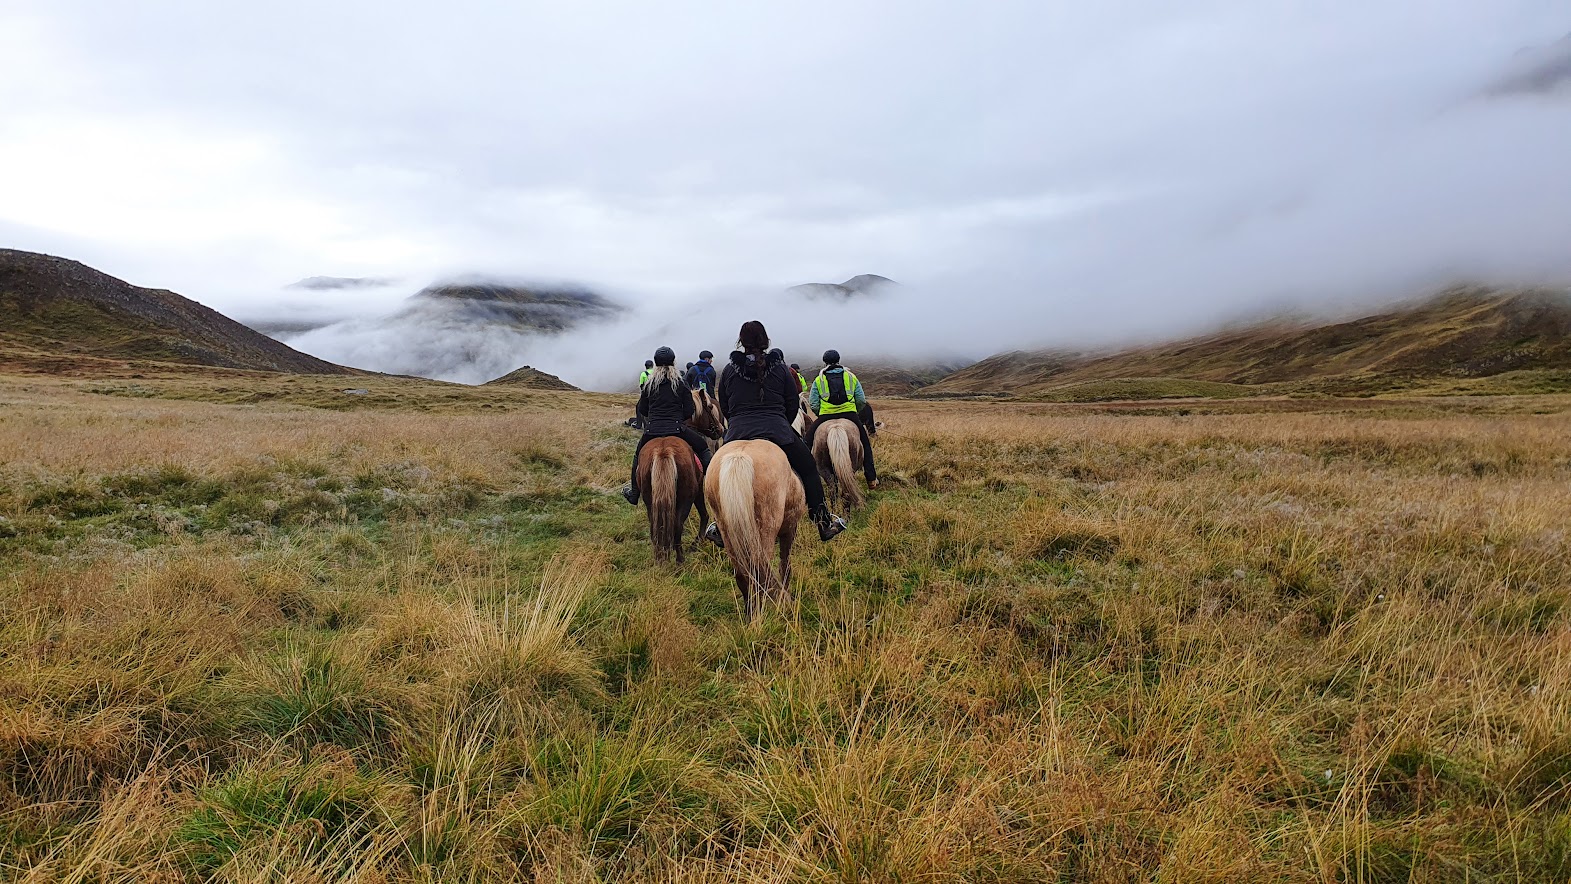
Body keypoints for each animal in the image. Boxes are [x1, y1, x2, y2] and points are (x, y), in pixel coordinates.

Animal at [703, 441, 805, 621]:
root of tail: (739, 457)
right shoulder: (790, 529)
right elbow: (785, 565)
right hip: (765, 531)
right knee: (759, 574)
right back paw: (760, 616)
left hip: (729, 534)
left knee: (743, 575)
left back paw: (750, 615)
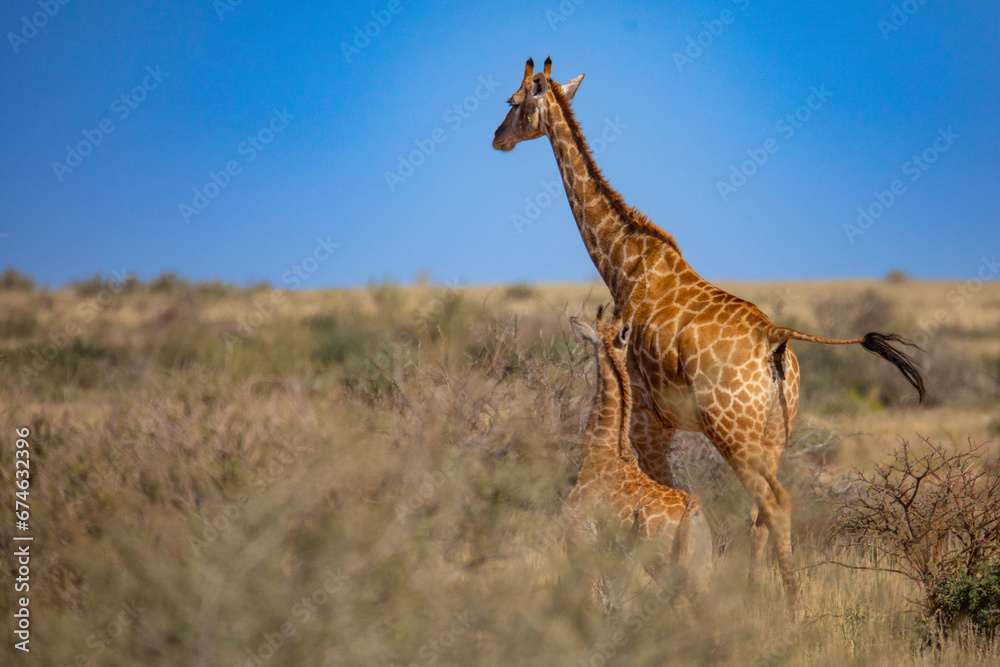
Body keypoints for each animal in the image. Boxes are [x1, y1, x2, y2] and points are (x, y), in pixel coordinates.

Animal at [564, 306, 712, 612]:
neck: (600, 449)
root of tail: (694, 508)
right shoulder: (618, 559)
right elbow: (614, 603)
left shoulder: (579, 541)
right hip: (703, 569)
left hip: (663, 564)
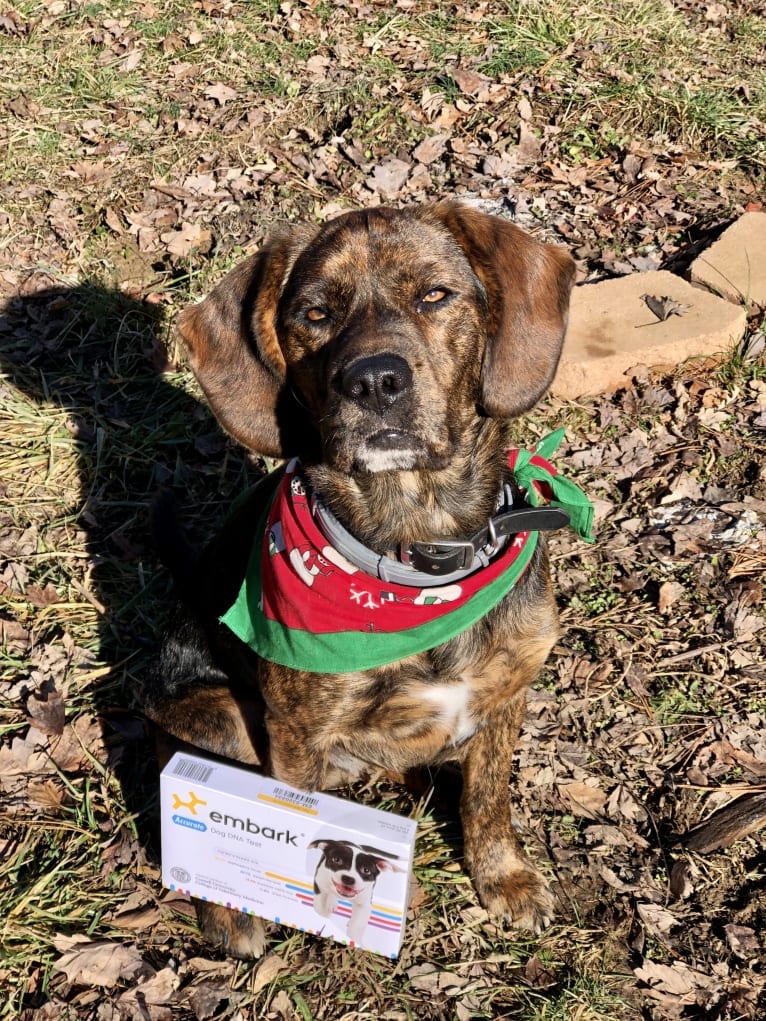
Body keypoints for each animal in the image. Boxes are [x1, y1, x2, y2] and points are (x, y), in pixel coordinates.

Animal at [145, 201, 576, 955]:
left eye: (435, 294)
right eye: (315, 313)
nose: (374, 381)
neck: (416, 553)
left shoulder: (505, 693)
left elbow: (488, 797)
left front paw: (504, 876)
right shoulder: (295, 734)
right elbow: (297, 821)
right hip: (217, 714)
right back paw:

━━━━━━━━━━

#### [Assignment]
Your response should be the exact lines running from the one with "nose: (374, 381)" to the final line of the material above.

#### [Answer space]
nose: (374, 381)
neck: (416, 553)
left shoulder: (505, 693)
left elbow: (488, 797)
left front paw: (504, 876)
right shoulder: (295, 734)
right elbow: (297, 821)
right hip: (217, 714)
right back paw:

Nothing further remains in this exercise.